DÜŞÜNMÜYORUM 

     

                                                                                                          Hiç bir şey düşünmüyorum var mı itirazın?

Düşünecek kafa mı kaldı ki?

Her şey perişan. 

Her şey dağınık.

Yürek dersen paramparça.

Dilimiz küfür dolu. 

Gözlerimiz kin.

Bir de bunun adına siyaset diyorlar.

Neymiş siyasetmiş!

Koltuklarını sağlama alma derdinde olanlar sadece ahkam kesiyor. Değerlerimiz yerle yeksan kimin umurunda?

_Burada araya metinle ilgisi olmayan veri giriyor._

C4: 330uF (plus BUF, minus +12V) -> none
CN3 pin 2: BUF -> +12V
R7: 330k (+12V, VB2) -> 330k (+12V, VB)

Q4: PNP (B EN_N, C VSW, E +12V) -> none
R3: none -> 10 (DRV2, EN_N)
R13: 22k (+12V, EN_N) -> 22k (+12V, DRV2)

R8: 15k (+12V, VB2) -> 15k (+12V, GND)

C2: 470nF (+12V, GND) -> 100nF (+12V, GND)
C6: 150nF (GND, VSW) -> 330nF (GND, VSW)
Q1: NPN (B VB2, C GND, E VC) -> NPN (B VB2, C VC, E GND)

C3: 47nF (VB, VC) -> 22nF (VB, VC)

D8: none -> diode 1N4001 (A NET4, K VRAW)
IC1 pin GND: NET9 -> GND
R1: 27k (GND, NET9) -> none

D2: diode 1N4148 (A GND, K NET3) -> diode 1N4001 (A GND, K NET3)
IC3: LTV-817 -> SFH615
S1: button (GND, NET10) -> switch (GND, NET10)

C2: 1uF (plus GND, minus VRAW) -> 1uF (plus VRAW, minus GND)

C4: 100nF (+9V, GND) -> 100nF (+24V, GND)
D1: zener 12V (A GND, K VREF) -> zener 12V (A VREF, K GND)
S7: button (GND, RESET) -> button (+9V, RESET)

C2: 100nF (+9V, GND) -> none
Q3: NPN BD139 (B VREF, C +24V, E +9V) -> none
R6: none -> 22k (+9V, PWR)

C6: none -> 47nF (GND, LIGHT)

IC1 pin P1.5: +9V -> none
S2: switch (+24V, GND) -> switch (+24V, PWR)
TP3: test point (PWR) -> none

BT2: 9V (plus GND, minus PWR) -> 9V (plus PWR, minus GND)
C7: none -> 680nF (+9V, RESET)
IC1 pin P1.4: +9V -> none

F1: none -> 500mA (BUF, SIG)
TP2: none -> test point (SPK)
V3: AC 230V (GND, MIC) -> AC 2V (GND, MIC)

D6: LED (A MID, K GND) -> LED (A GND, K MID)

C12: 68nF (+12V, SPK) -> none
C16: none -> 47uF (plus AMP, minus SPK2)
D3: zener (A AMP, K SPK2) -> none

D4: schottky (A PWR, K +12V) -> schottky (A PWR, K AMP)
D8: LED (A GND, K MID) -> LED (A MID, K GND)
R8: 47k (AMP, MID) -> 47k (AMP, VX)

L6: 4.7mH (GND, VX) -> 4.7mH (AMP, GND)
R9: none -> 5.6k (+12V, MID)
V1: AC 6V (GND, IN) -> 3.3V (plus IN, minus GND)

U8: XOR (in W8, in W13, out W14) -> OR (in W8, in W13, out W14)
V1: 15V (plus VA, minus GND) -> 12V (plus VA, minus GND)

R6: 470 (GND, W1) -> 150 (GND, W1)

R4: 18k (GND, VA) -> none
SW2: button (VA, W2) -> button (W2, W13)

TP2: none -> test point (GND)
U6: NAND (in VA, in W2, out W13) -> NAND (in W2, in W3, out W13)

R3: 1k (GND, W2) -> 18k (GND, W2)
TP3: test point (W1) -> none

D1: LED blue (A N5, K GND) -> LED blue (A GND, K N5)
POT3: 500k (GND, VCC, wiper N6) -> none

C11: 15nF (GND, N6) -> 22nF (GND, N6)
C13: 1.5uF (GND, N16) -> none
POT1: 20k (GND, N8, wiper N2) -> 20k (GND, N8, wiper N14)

İyi güzel ne varsa kötü ve çirkinle yer değiştirdi. 

Umutlar başka bahara. Kavramlar alt üst.

Kavramlar iğdiş. 

Dava hala sloganlara hapsolmuş.

Nefes almaya çabalıyor bir kaç güzel insan. 

Ölüm kol geziyor. 

Yalnız kaldık kalabalık içinde. 

"Bıçak soksan gölgeme,

Sıcacık kanım damlar.

Gir de bir bak ülkeme:

Başsız başsız adamlar.." diyor şair ne güzel duygu ifadesi. Ya da ülkemin gerçeği.

Başsız adamlar baş oldu büyük bir dava boş oldu gitti.

Neyi düşüneyim?

Düşünmüyorum artık.

"Bir elinde cımbız bir elinde ayna 

Umurunda mı dünya?"

Mahalle yangın yeri muhtar saç tarıyor...

ÜLKÜDAŞLIK hukuku mu dediniz?

O şimdi darağacında.Yüzleri maskeli adamlar sandalyeye tekme vuruyor.

Ve biz oturup ağıt bile yakamıyoruz…

Beynimde ipini koparmış isyan düşünceleri koşturuyor..

Büyük abiler nutuk atıyor düne dair.

Benim aklımda işsiz güçsüz ülküdaşlarım..

Çözümsüzlük girdabında Fuzuli geliyor aklıma;

"Ne yanar kimse bana âteş-i dîlden özge

Ne açar kimse kapım bâd-ı sabâdan gayrı"

Kimsesizlik…

Çaresizlik…

Yalnızlık…

Bu mudur ülkücünün kaderi?

Kime uzattıysak elimizi havada kaldı.

Ve hâlâ ülkücü hareket bir Başbuğ bekliyor mucize gibi. Gelmeyecek artık anlayın ve uyanın ne olur?

Ve Tanrı Türk'ü korusun diyoruz (niye koruyacaksa!) boynumuzu bükerek.